Comme je vous sais curieux, vous vous demandez, sûrement, ce que je fais là, l’œil rivé au trou de cette serrure. Auriez-vous trouvé plus grande curieuse que vous ? Alors voilà, je vais vous expliquer.
J’étais sortie de bonne heure pour acheter mon pain, lorsque j’ai aperçu, depuis le bout de la rue, mon mari qui s’introduisait subrepticement par cette porte. Bien sûr, je me suis approchée pour comprendre ce qu’il faisait là. Oh, rassurez-vous ! Je n’étais pas poussée par une jalousie dévorante, d’autant plus que cette magnifique porte est celle de l’Evêché, non, seulement par une saine et légitime curiosité.
Il faut vous dire que mon mari est du genre « taiseux », comme dit une mienne amie québécoise. Il ne parle pratiquement jamais de ce qu’il fait à l’extérieur de notre foyer. Même au sujet de sa profession il est d’une discrétion exemplaire. « Dans les affaires il ne faut pas parler à tort et à travers », me dit-il quand je l’interroge. Tout ce que je sais, c’est qu’il voyage beaucoup. Un jour en Egypte, un autre au Brésil, récemment encore il se trouvait au Népal. Pour quels motifs ? Mystère ! « Les AFFAIRES… » constituent sa seule réponse.
Alors vous pensez bien que je n’allais pas manquer l’occasion d’en apprendre, peut-être, un peu plus…
Je me suis d’abord approchée prudemment et embusquée dans l’encoignure d’une porte cochère pour observer la suite des évènements…
D’abord il ne s’est rien passé et je me demandais vraiment ce que mon mari avait à faire en ces lieux. La religion n’a jamais été une priorité dans sa vie et l’Evêché pour traiter des affaires, parmi tous les lieux possibles, était le plus improbable.
Au bout d’une vingtaine de minutes, la porte s’est ouverte… Etait-ce lui qui ressortait ? Non ! C’était un autre homme. Celui-là, je ne l’avais jamais vu, autrement, je m’en serais souvenue. Très élégant, costume de coupe italienne tout à fait incongru dans notre petite ville, très pressé semblait-il. Il a rapidement disparu au coin de la rue.
Alors, ma curiosité décuplée, je me suis approchée de la porte et après m’être assurée que personne ne m’observait, j’ai collé mon œil contre le trou de la serrure…
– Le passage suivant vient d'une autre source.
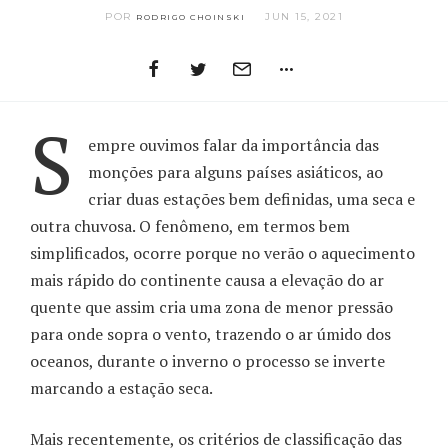
POR
JUN 15, 2021
RODRIGO CHOINSKI
S
empre ouvimos falar da importância das
monções para alguns países asiáticos, ao
criar duas estações bem definidas, uma seca e
outra chuvosa. O fenômeno, em termos bem
simplificados, ocorre porque no verão o aquecimento
mais rápido do continente causa a elevação do ar
quente que assim cria uma zona de menor pressão
para onde sopra o vento, trazendo o ar úmido dos
oceanos, durante o inverno o processo se inverte
marcando a estação seca.
Mais recentemente, os critérios de classificação das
D’abord, je n’ai rien vu. Il faisait très sombre à l’intérieur. Progressivement mon œil s’est habitué. J’avais vue sur le hall et sur la volée d’escaliers qui s’élevait vers les étages. Dans un coin, j’ai distingué une chaise. Quelqu’un était assis dessus qui se tortillait de manière curieuse. Comme s’il cherchait à se libérer de quelque entrave… des sons inarticulés me parvenaient… Soudain, de surprise, j’eus l’impression que mon œil allait sauter de son orbite: dans la forme qui s’agitait, là dans l’ombre, je venais de reconnaître… mon mari ! Étroitement ligoté et bâillonné, il tentait, mais en vain de se libérer.
Vous me direz ce que vous voudrez, mais devant ce spectacle, et avant de me précipiter à son secours, un doute m’a brusquement envahi l’esprit. Mon cher mari, ne mènerait-il pas une double vie ???????????